Franceinfo : C'est le lancement à ne pas rater ?
Philippe Baptiste : C'est fondamental ! L'Europe revient dans la course. Le programme a du retard. Depuis un an, l'Europe n'avait plus d'accès à l'espace. C'était simplement très, très embêtant pour ne pas dire dramatique. On est très, très heureux évidemment d'avoir cette date à laquelle on croit et qui va arriver maintenant, très vite. C'est le retour de l'Europe dans la course spatiale. Cette capacité d'accès à l'espace est absolument fondamentale. Vous n'avez pas de spatial si vous n'avez pas de lanceur, si vous n'avez pas de fusées qui vous permettent d'accéder à l'espace. Ma priorité, c'est évidemment le retour en vol d'Ariane et l'arrivée en particulier de ce nouveau lanceur Ariane 6 qu'on attend tous avec beaucoup d'impatience.
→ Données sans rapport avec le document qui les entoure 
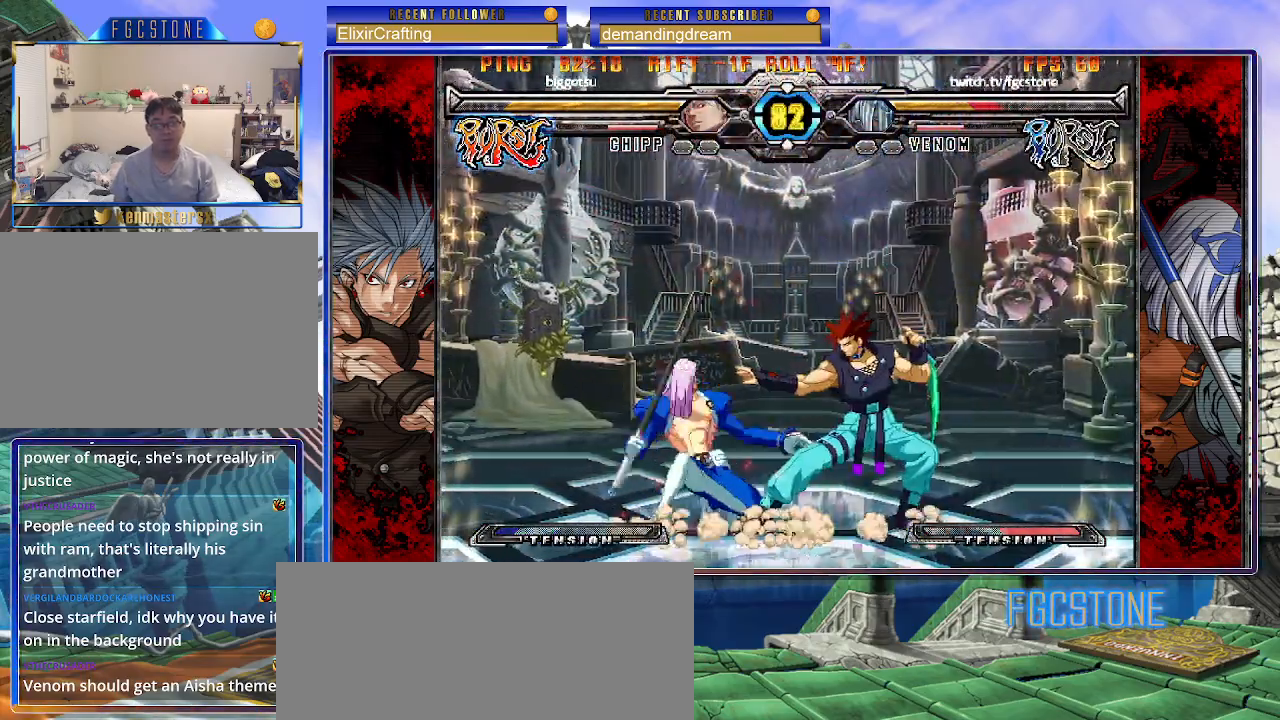
{"buttons": [], "left_stick": "down-left", "events": []}
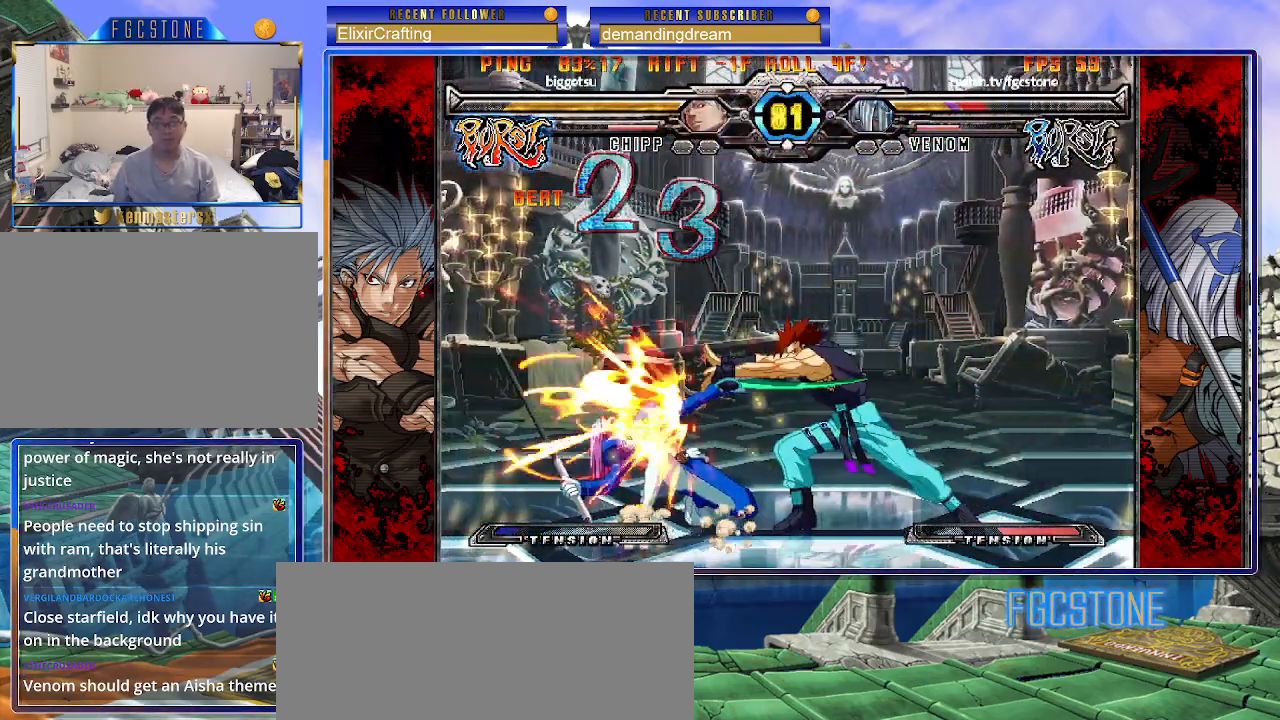
{"buttons": [], "left_stick": "down-left", "events": []}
Vous avez mis l'accent aussi sur l'environnement. Comment fait-on pour décarboner les lancements spatiaux européens à Kourou ?
Il y a énormément de travaux qui sont déjà menés. Nos priorités, c'est d'abord de décarboner la base progressivement. C'est installer des panneaux photovoltaïques, c'est demain de produire de l'hydrogène vert, produire des carburants verts, directement issus de la biomasse. C'est un travail de long terme. Ça ne va pas se faire en un claquement de doigts. Ce sont des investissements qui sont conséquents, mais c'est aussi du temps. Il faut aussi convaincre, il faut expliquer… Mais effectivement c'est une des priorités, on est très, très mobilisés sur cette feuille de route de la décarbonation.
Elon Musk, le milliardaire à la tête de SpaceX, a taclé Ariane 6 disant qu'une fusée qui n'est pas au moins en grande partie réutilisable n'a pas d'avenir. Que lui répondez-vous ?
La question de la réutilisabilité est évidemment une question clé. Il est très clair que l'Europe et nous aussi, collectivement, on n'a pas assez cru dans cette technologie. Il faut maîtriser cette technologie. On a lancé depuis quelques années plusieurs programmes qui vont permettre à la France, au CNES et à l'Europe aussi, d'accéder à cette technologie de la réutilisabilité. Pour autant, ce n'est pas l'alpha et l'oméga. Ça dépend de vos besoins.
Aujourd'hui, c'est absolument clé pour Elon Musk parce qu'il doit répondre à ses propres besoins qui sont de lancer de très, très, très nombreux satellites de télécommunications en orbite basse pour Starlink. Dans ce cas-là, vous avez besoin d'avoir des cadences infernales et vous avez absolument besoin d'un lanceur réutilisable. La question est un petit peu différente pour nous aujourd'hui en Europe, à tort ou à raison. Aujourd'hui, je n'ai pas à commenter SpaceX.
"Ariane 6 revient dans la course. Le carnet de commandes et archi plein. Il y a plus de 30 lancements qui sont déjà commandés sur Ariane 6."
Philippe Baptiste, PDG du CNESsur franceinfo
Tout le monde est très content d'avoir un compétiteur qui revient aujourd'hui face à la solution qui devient quasi hégémonique d'Elon Musk.
Vous vous inscrivez dans un duel direct avec SpaceX ?
Non, ce n'est pas une question de duel. Aujourd'hui en Europe, tant d'un point de vue économique, que d'un point de vue de la souveraineté, on a besoin d'avoir une autonomie d'accès à l'espace. C'est une priorité pour la France et pour l'Europe. On est extrêmement engagés là-dessus.
L'Agence spatiale européenne vient de lancer un programme de soutien d'entreprises européennes pour développer un vaisseau, d'abord de fret, peut-être un jour un "habité". L'Europe en a-t-elle les moyens ?
On développe un cargo, c'est-à-dire qui n'est pas habité. Ce n'est pas un développement à la mode classique. On l'a déjà beaucoup fait. La question, c'est comment est-on capable de faire des cargos avec des capsules qui sont capables de faire l'aller-retour entre la Terre et la station spatiale ou les stations spatiales futures ? On veut les faire pas chers. C'est ça qui est fondamental. On veut faire ça avec des coûts qui sont extrêmement bas. Pour ça, on change radicalement notre manière de faire. La France est très allante sur le sujet. En particulier, on veut avoir de l'achat de services, c'est-à-dire donner aux industriels une très grande liberté, une très grande autonomie et une très grande responsabilité. Nous, on est là évidemment pour les aider et consolider leur business plan, c'est-à-dire leur garantir qu'à la fin, on va bien leur acheter du service.
On peut faire bien et pas cher ?
J'en suis absolument convaincu. On a tous les industriels en Europe qui sont capables de le faire aujourd'hui. On a des talents absolument incroyables dans le spatial. On a une ambition qui est extrêmement forte. Il faut y aller maintenant. Il faut démontrer qu'on est capable à la fois de continuer ce qu'on a fait, mais de nous renouveler profondément.